TASK OBJECTIVE - Return each line in the items below that contains the word "dans".

RECORDS SHOWN -

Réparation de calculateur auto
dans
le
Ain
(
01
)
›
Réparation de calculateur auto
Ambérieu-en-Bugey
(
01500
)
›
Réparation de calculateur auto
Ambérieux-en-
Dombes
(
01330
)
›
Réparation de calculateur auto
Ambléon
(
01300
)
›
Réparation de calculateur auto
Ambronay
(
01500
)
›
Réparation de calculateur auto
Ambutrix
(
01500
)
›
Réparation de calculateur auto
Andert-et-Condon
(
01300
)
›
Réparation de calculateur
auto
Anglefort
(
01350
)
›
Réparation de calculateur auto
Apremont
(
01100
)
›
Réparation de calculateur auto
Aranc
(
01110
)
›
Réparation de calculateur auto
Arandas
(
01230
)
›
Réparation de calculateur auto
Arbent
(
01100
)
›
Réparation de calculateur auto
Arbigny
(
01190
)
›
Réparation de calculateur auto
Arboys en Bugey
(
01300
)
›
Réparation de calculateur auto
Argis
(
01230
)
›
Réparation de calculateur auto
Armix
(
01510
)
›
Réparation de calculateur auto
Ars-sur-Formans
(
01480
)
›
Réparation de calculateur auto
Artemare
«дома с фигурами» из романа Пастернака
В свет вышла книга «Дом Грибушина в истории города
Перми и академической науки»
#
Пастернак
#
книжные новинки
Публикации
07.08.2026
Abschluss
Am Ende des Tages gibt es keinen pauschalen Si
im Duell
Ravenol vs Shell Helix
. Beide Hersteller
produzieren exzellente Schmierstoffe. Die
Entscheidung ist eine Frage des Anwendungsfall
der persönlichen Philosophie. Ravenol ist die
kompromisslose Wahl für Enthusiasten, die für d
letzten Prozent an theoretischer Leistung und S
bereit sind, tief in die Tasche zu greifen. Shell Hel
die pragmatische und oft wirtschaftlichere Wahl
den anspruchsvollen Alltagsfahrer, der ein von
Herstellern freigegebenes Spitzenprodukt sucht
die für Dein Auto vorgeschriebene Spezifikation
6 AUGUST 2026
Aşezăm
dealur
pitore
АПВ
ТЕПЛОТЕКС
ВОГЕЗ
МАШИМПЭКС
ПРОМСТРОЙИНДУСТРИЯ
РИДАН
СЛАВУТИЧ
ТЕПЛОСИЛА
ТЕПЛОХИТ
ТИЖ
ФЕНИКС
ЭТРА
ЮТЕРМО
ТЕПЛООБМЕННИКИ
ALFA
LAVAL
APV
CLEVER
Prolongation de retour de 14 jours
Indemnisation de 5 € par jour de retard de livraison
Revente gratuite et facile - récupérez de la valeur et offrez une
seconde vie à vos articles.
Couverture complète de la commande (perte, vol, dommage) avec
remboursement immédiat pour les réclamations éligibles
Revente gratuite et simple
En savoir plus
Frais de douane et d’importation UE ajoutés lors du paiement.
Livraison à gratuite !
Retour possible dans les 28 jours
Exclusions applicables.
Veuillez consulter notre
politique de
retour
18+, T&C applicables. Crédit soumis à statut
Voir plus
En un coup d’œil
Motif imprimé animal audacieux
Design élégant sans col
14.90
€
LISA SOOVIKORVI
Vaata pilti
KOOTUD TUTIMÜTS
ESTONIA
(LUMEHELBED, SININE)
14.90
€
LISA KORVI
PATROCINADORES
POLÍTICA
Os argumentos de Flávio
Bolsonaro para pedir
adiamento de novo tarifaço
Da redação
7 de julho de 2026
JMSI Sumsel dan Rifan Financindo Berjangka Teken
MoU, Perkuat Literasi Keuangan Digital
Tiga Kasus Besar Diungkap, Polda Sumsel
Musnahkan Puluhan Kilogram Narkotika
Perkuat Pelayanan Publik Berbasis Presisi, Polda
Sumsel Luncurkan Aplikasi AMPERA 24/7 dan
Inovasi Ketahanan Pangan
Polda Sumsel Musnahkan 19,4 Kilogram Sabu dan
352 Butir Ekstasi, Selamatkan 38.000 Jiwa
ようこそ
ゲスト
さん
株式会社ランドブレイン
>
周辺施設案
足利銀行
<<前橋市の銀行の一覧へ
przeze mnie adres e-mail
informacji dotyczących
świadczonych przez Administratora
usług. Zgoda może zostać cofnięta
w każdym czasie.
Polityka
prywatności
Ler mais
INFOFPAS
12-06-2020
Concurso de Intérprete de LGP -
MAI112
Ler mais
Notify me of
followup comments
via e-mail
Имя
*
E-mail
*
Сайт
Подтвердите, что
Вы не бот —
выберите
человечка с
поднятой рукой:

YOUR RESPONSE -
dans
Retour possible dans les 28 jours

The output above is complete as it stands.